Does This Really Prove There Was Water On Mars
The European Space Agency’s Mars Express has found evidence that underground water use to exist during the first billion years of Mars’ existence.
ESA’s Mars Express and NASA’s Mars Reconnaissance Orbiter zoomed in on craters in part of the region of the ancient southern highlands called Tyrrhena Terra.
Scientists were able to identify 175 sites bearing minerals formed in the presence of water by focusing in on the chemistry of rocks embedded in the crater walls, rims, and central uplifts.
ESA said impact craters offer natural windows into the history of a planetary surface, and the deeper the crater, the further back in time scientists can see.
“The large range of crater sizes studied, from less than 1 km (.62 miles) to 84 km (52-miles) wide, indicates that these hydrated silicates were excavated from depths of tens of meters to kilometers,” Damien Loizeau, lead author of the study, said in a press release.
“The composition of the rocks is such that underground water must have been present here for a long period of time in order to have altered their chemistry.”
ESA said that although the material excavated by impacts appears to have been in close contact with water, there is little evidence for rocks on the surface lying between the craters having been altered by water.
“Water circulation occurred several kilometers deep in the crust some 3.7 billion years ago, before the majority of craters formed in this region,” co-author Nicolas Mangold said in the release.

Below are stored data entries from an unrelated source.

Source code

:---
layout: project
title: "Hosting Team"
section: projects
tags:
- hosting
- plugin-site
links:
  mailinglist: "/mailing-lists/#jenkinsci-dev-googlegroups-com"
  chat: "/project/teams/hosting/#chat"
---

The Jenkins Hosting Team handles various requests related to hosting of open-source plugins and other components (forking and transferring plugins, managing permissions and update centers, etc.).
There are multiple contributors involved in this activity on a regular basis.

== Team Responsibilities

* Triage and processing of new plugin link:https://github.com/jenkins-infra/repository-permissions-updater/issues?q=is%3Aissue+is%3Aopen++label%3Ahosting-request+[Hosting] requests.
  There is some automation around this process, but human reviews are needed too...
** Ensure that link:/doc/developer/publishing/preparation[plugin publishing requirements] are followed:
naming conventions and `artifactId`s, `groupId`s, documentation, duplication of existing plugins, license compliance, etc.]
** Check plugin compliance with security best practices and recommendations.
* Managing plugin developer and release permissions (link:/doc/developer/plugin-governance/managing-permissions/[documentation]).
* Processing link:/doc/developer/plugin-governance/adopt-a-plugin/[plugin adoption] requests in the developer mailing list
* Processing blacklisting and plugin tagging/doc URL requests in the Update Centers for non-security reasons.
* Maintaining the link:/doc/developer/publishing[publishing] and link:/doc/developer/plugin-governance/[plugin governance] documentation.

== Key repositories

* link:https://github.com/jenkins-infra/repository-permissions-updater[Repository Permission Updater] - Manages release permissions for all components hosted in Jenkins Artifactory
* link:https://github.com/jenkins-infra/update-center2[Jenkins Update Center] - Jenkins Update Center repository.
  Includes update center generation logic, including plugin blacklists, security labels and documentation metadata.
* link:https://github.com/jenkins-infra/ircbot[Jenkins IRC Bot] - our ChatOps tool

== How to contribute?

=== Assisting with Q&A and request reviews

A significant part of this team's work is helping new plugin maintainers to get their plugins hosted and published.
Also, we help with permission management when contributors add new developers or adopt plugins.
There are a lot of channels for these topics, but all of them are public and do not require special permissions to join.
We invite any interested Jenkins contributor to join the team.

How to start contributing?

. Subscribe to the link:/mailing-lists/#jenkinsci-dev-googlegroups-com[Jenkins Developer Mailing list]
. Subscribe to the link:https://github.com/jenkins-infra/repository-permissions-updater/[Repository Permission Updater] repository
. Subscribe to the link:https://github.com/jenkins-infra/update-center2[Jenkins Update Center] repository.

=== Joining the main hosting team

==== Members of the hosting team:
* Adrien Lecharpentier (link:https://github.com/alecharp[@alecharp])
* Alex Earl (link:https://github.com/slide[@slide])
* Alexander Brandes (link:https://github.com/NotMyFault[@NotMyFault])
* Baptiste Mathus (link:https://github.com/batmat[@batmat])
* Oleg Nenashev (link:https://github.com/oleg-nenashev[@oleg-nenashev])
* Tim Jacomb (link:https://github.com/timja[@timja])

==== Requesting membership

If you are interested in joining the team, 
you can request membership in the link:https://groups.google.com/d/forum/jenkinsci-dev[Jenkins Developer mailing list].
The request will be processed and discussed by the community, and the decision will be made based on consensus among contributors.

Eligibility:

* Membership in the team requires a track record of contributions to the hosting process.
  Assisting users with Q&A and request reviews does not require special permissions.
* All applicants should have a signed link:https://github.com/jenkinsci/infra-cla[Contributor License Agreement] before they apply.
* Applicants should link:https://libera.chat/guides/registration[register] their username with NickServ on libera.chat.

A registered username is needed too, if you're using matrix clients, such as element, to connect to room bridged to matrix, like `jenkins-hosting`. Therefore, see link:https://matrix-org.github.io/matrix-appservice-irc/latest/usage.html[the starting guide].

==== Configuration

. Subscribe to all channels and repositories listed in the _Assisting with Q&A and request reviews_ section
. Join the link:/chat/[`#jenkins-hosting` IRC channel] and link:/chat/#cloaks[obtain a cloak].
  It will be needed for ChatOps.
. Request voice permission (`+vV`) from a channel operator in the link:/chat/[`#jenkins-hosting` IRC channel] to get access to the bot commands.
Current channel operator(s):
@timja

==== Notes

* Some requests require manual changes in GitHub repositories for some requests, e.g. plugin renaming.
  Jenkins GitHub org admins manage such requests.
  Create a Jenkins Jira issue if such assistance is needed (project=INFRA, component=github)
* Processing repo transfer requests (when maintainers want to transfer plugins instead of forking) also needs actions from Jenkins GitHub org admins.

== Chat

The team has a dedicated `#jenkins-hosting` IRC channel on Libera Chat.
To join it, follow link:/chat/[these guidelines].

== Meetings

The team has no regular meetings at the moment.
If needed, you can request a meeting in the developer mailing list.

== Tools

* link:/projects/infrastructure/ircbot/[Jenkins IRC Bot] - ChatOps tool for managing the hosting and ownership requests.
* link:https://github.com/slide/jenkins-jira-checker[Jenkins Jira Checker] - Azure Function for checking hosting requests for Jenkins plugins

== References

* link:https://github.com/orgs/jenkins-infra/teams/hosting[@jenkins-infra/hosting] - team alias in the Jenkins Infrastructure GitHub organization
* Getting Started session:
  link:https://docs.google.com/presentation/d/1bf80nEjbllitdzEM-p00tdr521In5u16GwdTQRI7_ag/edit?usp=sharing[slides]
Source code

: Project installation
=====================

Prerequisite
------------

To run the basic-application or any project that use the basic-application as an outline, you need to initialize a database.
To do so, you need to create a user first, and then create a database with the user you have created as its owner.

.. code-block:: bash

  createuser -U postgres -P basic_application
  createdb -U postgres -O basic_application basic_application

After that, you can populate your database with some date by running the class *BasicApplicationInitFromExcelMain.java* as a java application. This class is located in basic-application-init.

“The water generated a diverse range of chemical changes in the rocks that reflect low temperatures near the surface to high temperatures at depth, but without a direct relationship to the surface conditions at that time.”
Mawrth Vallis, which is one of the largest identified clay-rich regions of Mars, displays a more uniform aqueous mineralogy than Tyrrhena Terra, according to the space agency.
“The role of liquid water on Mars is of great importance for its habitability and this study using Mars Express describes a very large zone where groundwater was present for a long time,” Olivier Witasse, ESA’s Mars Express project scientist, said in a press release.